Audio Technica ATH-M50 Over-ear Headphones Review$199.00
As you can see from the chart below, the frequency response of the ATH-M50 was a little more dynamic than what we usually like to see, but for some people the overemphasized bass and subdued 5-10kHz ranges might be preferable to other headphones. Audio Technica seems to have frequency responses very similar to this one in other models they've fielded, but this one is somewhat improved over other models we've seen. Still, don't let the branding fool you, these are not headphone variants of studio monitors. Not even close.
What does this response mean for you? Well, in addition to feeling like you have a subwoofer inside your head, you'll also notice that sibilants (s, sh sounds), cymbal crashes and high-hats will all sound a little muffled in comparison to other instruments and voice sounds. Given that these specific sounds are typically pretty loud in comparison to others when their levels aren't toned down a bit in an unmixed track, it's not terribly surprising that Audio Technica would elect to downplay these sounds. We still believe that if the track is mixed correctly, this underemphasis is unnecessary (and leads to bad mixing if you use these headphones at home to create tracks). These are not ideal headphones for this purpose.

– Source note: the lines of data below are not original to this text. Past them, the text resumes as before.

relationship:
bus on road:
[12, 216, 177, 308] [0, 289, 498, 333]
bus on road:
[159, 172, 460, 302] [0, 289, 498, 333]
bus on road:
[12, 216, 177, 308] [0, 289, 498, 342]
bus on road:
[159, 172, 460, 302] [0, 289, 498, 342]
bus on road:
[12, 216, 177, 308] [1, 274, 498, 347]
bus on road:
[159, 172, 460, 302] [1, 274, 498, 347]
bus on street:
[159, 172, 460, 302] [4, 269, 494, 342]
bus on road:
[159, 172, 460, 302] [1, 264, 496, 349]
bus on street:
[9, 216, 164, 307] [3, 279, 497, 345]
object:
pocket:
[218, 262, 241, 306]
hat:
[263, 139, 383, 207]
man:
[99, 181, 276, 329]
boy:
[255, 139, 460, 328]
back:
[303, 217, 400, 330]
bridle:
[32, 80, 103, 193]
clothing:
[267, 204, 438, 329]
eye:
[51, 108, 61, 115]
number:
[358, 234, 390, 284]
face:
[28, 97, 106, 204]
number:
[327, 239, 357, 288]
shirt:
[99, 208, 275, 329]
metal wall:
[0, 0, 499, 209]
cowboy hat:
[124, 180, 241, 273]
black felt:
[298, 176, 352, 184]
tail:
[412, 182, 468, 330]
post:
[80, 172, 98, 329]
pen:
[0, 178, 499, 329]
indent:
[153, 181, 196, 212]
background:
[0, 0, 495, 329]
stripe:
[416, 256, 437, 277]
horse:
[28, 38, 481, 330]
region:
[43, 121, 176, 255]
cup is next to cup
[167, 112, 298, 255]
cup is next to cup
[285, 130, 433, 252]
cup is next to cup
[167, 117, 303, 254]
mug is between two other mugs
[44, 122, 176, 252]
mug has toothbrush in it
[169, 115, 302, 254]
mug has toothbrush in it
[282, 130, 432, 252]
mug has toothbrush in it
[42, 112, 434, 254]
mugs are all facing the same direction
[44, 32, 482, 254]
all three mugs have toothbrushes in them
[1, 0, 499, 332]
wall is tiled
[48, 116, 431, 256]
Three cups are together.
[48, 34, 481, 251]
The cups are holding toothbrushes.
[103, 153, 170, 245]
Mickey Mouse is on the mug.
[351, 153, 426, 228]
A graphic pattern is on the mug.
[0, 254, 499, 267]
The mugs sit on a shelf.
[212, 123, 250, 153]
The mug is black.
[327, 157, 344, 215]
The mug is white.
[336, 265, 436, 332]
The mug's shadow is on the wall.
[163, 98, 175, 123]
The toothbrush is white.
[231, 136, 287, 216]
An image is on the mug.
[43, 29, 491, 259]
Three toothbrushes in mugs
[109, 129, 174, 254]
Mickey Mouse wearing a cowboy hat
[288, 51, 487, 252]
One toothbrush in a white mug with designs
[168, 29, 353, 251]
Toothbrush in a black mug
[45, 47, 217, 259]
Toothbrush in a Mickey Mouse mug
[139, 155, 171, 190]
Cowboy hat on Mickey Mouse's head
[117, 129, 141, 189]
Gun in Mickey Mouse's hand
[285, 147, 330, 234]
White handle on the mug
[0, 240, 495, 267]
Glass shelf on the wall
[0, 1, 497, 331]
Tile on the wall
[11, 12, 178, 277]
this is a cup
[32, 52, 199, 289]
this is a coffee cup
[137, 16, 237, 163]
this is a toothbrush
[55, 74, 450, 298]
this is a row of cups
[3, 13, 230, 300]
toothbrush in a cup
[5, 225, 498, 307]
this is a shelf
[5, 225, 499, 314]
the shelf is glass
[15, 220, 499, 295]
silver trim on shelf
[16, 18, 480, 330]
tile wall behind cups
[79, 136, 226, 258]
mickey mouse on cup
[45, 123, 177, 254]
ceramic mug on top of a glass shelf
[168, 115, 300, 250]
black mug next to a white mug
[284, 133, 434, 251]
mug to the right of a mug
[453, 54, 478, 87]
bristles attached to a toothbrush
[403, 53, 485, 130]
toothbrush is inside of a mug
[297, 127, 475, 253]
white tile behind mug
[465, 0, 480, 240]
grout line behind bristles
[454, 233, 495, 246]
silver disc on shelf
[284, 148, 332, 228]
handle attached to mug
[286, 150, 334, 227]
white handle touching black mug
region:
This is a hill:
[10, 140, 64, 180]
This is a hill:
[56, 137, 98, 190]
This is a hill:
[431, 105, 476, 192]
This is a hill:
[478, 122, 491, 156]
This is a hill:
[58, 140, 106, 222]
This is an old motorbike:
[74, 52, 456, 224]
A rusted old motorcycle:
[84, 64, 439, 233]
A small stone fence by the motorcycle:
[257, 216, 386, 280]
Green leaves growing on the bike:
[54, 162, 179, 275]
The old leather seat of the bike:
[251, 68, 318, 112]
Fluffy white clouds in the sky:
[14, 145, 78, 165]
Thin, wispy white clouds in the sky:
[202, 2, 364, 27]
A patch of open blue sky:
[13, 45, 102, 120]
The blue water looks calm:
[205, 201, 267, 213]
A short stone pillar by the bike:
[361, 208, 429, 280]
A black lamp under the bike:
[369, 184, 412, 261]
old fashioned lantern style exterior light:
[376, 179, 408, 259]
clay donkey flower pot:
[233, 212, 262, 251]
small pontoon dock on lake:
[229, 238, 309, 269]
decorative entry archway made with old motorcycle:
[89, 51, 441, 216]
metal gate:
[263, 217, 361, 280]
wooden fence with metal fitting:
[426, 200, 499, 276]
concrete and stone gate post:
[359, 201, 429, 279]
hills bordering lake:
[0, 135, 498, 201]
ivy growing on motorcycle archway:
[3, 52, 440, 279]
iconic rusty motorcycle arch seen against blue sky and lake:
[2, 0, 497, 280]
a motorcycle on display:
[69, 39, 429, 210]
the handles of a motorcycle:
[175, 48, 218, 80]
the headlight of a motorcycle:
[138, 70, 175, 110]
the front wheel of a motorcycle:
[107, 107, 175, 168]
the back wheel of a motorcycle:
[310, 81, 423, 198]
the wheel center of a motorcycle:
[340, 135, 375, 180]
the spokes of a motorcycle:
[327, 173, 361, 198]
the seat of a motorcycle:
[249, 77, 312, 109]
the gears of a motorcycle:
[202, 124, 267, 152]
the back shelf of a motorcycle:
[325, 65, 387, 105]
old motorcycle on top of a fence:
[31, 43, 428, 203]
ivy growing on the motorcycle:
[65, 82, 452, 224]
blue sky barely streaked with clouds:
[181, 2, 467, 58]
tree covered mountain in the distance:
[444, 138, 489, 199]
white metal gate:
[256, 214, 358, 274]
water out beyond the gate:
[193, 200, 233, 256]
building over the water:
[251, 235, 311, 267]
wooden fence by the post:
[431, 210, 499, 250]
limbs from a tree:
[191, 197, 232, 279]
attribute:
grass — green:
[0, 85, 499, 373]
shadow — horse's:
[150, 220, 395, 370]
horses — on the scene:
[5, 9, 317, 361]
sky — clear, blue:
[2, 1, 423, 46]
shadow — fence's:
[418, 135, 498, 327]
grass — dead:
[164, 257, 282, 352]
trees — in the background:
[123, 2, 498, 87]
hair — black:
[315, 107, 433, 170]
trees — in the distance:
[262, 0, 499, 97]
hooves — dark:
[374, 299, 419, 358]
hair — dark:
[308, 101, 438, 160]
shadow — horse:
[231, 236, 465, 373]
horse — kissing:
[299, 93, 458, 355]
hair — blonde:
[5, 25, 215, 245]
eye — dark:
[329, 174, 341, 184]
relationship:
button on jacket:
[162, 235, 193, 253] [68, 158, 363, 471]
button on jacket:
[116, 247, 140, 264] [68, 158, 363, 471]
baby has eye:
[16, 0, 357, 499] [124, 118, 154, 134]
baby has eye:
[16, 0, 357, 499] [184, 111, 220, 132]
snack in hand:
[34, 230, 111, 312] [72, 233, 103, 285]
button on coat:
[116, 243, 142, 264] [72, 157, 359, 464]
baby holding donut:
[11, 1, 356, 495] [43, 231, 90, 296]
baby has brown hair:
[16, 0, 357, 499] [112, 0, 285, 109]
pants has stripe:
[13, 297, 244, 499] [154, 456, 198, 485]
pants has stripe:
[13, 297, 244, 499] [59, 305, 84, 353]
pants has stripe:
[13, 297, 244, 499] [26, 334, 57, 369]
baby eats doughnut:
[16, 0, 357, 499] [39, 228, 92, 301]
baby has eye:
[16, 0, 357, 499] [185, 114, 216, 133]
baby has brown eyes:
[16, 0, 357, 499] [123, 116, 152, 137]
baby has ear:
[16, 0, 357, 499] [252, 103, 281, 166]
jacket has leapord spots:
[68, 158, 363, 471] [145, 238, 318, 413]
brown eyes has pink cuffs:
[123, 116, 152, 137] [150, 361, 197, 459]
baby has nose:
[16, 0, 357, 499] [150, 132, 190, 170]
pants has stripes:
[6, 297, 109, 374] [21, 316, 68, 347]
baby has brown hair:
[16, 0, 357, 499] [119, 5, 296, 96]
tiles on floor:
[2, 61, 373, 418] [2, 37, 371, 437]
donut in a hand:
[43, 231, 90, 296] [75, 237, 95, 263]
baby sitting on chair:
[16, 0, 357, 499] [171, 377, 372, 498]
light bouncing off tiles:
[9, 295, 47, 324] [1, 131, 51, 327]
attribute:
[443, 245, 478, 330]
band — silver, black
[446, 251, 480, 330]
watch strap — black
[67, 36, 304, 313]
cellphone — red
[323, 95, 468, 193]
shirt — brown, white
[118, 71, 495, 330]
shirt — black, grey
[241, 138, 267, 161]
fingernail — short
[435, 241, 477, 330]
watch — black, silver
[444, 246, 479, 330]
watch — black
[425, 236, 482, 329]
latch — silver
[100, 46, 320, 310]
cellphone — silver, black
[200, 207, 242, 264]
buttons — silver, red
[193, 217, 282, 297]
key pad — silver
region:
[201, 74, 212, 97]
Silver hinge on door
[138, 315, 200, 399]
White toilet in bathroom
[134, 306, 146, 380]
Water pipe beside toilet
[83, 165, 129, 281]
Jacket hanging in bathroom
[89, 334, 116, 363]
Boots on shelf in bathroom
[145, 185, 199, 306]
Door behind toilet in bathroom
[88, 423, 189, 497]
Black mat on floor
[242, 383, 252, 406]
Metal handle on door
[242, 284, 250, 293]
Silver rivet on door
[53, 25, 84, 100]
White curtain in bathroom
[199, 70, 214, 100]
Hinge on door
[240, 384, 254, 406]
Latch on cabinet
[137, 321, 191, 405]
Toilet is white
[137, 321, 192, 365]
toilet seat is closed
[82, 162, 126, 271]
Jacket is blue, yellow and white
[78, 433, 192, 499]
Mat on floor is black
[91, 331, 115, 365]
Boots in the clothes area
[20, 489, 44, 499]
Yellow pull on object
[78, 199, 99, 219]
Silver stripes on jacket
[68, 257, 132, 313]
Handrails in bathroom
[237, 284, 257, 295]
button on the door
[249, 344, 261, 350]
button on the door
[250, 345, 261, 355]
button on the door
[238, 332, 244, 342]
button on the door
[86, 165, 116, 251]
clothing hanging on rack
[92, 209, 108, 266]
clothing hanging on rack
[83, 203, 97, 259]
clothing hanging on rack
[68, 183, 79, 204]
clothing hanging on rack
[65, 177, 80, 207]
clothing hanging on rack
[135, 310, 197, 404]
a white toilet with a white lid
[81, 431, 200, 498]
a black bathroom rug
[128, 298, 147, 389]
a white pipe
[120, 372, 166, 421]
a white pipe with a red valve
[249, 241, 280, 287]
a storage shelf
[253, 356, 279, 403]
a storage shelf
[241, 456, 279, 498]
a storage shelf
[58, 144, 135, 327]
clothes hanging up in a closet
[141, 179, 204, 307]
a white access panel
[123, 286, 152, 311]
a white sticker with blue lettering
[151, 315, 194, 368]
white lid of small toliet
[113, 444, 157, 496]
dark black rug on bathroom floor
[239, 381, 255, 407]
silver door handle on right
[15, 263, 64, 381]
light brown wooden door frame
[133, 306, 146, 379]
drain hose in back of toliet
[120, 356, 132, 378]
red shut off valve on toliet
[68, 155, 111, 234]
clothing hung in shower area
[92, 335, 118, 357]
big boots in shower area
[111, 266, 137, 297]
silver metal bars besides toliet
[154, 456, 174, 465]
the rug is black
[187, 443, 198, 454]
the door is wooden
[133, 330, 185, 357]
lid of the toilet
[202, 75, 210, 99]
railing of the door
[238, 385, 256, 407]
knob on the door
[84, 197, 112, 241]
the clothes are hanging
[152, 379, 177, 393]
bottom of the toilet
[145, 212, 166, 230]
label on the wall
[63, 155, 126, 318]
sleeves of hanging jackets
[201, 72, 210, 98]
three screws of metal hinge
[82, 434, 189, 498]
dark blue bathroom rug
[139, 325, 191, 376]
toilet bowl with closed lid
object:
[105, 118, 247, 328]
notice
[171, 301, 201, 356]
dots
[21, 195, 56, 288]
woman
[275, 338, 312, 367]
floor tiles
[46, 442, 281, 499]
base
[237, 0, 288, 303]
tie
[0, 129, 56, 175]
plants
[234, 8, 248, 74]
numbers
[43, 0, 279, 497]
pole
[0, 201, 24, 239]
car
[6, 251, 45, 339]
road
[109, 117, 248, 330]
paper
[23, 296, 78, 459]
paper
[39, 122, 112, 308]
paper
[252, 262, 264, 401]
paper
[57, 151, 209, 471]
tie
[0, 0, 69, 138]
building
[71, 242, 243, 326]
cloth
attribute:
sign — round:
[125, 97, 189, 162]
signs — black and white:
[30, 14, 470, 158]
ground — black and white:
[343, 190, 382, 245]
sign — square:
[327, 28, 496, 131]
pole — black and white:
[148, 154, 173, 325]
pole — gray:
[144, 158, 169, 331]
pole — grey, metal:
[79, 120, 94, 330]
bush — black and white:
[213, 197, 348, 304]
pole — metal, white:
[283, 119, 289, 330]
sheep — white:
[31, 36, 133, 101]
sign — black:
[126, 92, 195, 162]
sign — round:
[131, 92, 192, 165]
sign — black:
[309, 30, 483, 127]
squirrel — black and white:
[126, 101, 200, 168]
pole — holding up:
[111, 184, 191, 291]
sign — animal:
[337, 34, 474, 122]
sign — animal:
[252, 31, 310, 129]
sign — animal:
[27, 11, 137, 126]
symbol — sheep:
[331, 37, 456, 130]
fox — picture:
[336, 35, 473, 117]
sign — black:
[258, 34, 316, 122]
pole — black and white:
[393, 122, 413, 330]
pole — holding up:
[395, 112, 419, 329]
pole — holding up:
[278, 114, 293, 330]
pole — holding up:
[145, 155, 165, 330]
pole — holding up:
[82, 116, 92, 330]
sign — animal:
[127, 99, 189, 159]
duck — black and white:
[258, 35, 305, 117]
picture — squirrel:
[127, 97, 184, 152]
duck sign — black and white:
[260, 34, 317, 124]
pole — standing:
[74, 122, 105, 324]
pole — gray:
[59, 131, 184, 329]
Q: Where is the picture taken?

The ATH-M50 had no troubles here, as it has only a negligible amount of distortion, well below the level at which it would become annoying to your average human being.
Ideally with this type of headphone we look to see a flat response here, but the ATH-M50 seemed to sway back and forth between which channel it preferred a bit. You probably won't notice this at all, as the channel shifts aren't horrendous, and usually only around 2 dB. If you're listening to music, chances are good that you won't hear these tiny shifts even if you're looking for them.